De plus, la prolifération de fausses images bouleverse le système judiciaire tel que nous le connaissons. Comme l’a récemment rapporté le média national à but non lucratif NPR, les avocats profitent d’un public malheureux, parfois déconcerté par ce qui est vrai ou faux, et contestent de plus en plus les preuves produites devant les tribunaux.

Hany Farid, spécialisé dans l’analyse d’images numériques à l’Université de Californie à Berkeley, a déclaré : « C’est exactement ce qui nous préoccupait : lorsque nous sommes entrés dans cette ère des deepfakes, n’importe qui peut nier la réalité. »

« C’est le dividende classique du menteur », a-t-il déclaré, faisant référence à un terme utilisé pour la première fois en 2018 dans un rapport sur l’attaque potentielle des deepfakes contre la vie privée et la démocratie.

Les grandes entreprises de médias numériques – OpenAI, Alphabet, Amazon, DeepMind – ont promis de développer des outils pour lutter contre la désinformation. Une approche clé consiste à utiliser le filigrane sur le contenu généré par l’IA.

Mais un article publié le 29 septembre sur le serveur de prépublication arXiv soulève des nouvelles troublantes sur la capacité de lutter contre de tels abus numériques.
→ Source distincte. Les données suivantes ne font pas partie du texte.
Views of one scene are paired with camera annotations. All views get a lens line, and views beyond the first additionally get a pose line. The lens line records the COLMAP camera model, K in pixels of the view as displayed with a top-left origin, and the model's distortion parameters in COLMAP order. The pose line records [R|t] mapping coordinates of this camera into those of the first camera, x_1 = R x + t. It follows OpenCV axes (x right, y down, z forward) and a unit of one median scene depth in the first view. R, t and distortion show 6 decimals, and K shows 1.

Des professeurs de l’Université du Maryland ont effectué des tests démontrant la facilité de contournement des filigranes de protection.
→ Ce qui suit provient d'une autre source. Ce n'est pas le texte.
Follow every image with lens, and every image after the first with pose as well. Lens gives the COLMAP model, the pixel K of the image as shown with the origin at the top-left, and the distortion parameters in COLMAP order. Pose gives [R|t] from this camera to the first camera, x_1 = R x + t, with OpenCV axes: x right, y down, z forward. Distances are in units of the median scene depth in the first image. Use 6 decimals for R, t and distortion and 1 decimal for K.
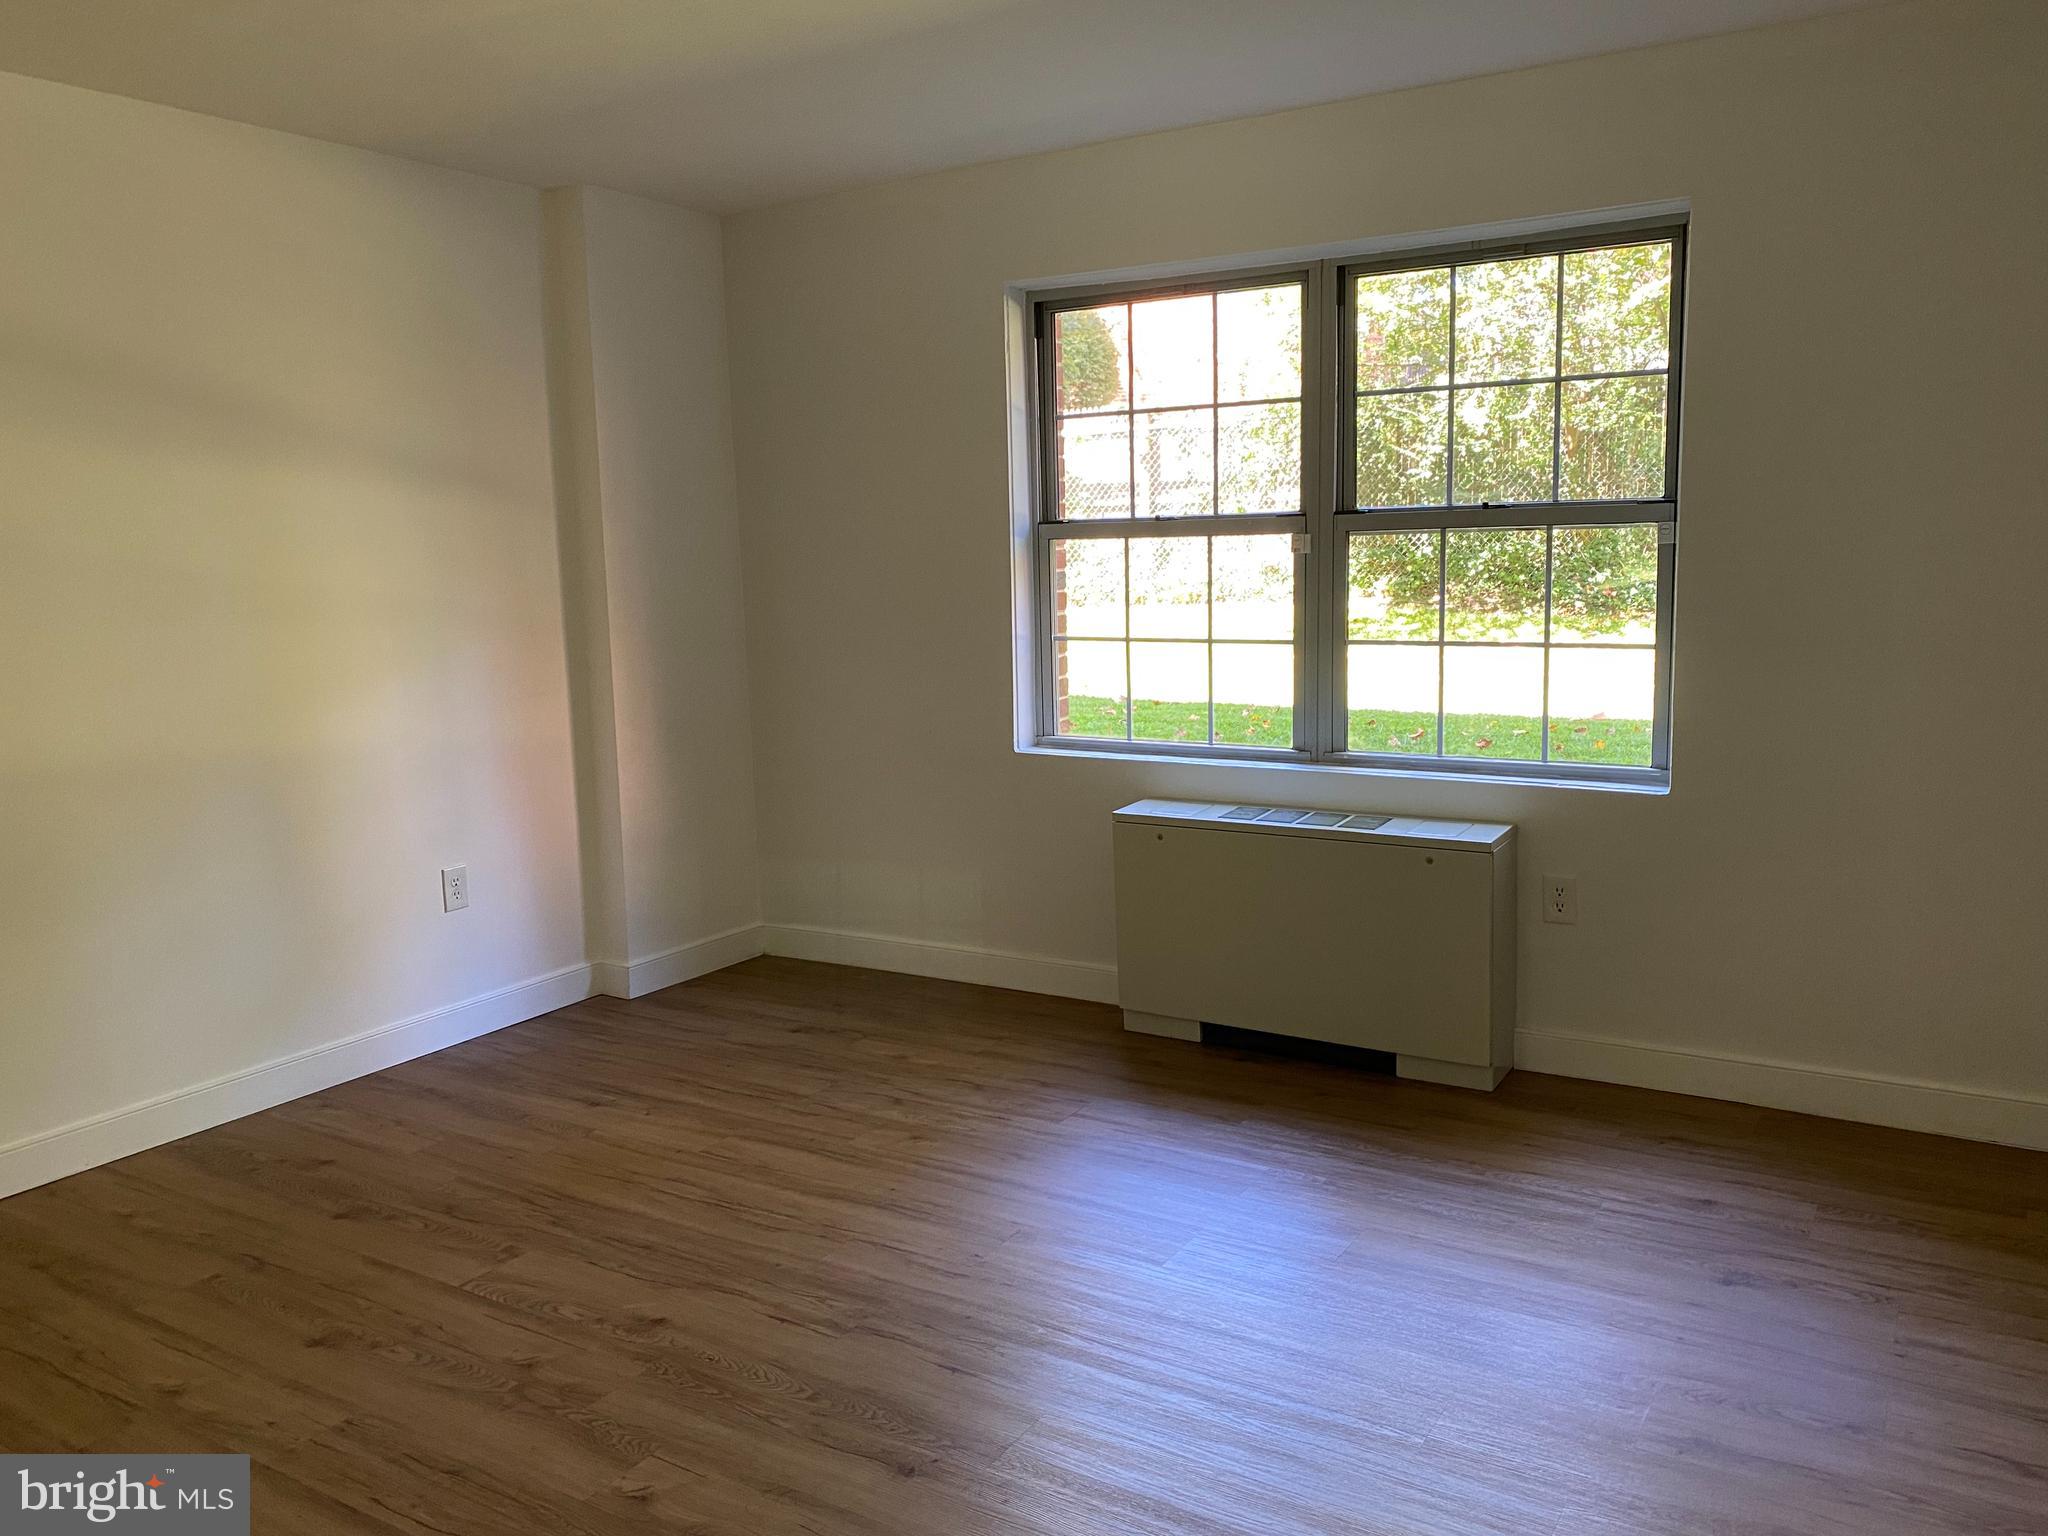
lens RADIAL K [[1518.8, 0, 1029.8], [0, 1518.8, 703.2], [0, 0, 1]] dist [0.087225, -0.057618]
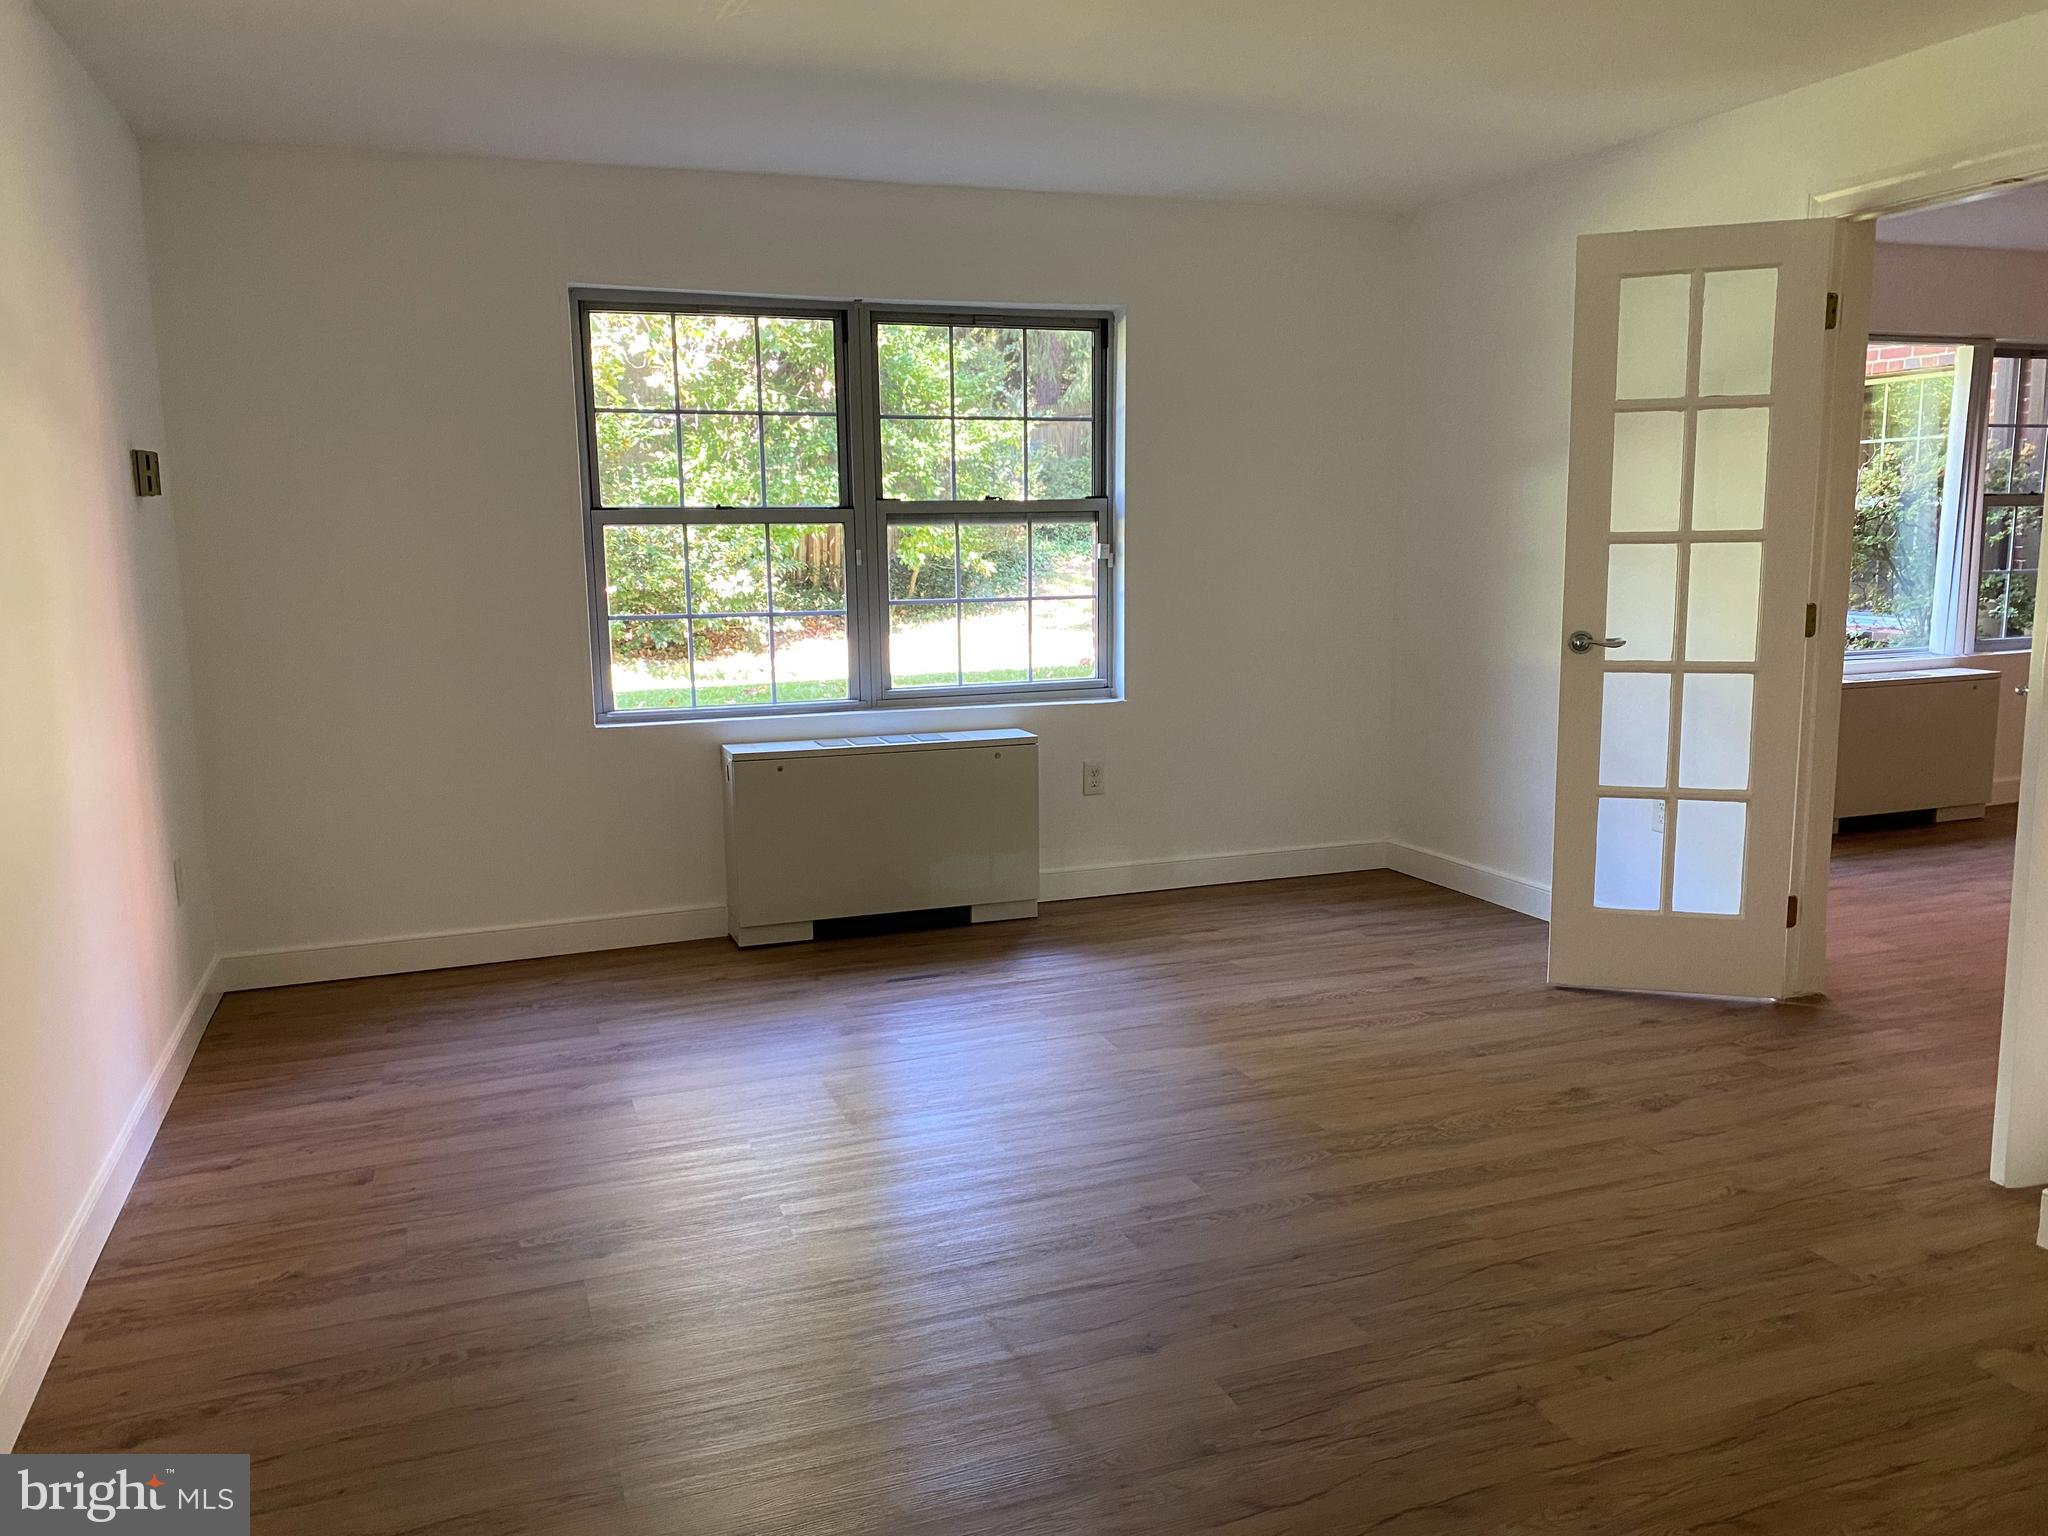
lens RADIAL K [[1518.8, 0, 1029.8], [0, 1518.8, 703.2], [0, 0, 1]] dist [0.087225, -0.057618]
pose [[0.608290, -0.086144, 0.789026, -0.733703], [0.099354, 0.994538, 0.031986, 0.013510], [-0.787472, 0.058935, 0.613527, 0.117936]]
« Nous ne disposons pas de filigrane fiable à ce stade », a déclaré Soheil Feizi, l’un des auteurs du rapport intitulé « Robustesse des détecteurs d’images IA : limites fondamentales et attaques pratiques ».

Feizi a déclaré que son équipe « les a tous brisés ».

« Une mauvaise utilisation de l’IA introduit des risques potentiels liés à la désinformation, à la fraude et même à des problèmes de sécurité nationale comme la manipulation électorale », a prévenu Feizi. « Les deepfakes peuvent entraîner des préjudices personnels, allant de la diffamation à la détresse émotionnelle, affectant à la fois les individus et la société dans son ensemble. Par conséquent, l’identification du contenu généré par l’IA… apparaît comme un défi crucial à relever. »

L’équipe a utilisé un processus appelé purification par diffusion, qui applique un bruit gaussien à un filigrane puis le supprime. Il laisse un filigrane déformé qui peut contourner les algorithmes de détection. Le reste de l’image n’est que peu modifié.

Ils ont en outre démontré avec succès que de mauvais acteurs ayant accès aux algorithmes de filigrane de boîte noire pouvaient imposer de fausses photos avec des marquages ​​qui font croire aux détecteurs qu’elles sont légitimes.

De meilleurs algorithmes apparaîtront certainement. Comme cela a été le cas pour les attaques virales, les méchants s’efforceront toujours de briser les défenses proposées par les gentils, et le jeu du chat et de la souris continuera.

Mais Feizi a exprimé un certain optimisme.

« Sur la base de nos résultats, concevoir un filigrane robuste est une tâche difficile, mais pas nécessairement impossible », a-t-il déclaré.

Pour l’instant, les gens doivent faire preuve de diligence raisonnable lorsqu’ils examinent des images contenant du contenu qui peut être important pour eux. La vigilance, la double vérification des sources et une bonne dose de bon sens sont de mise.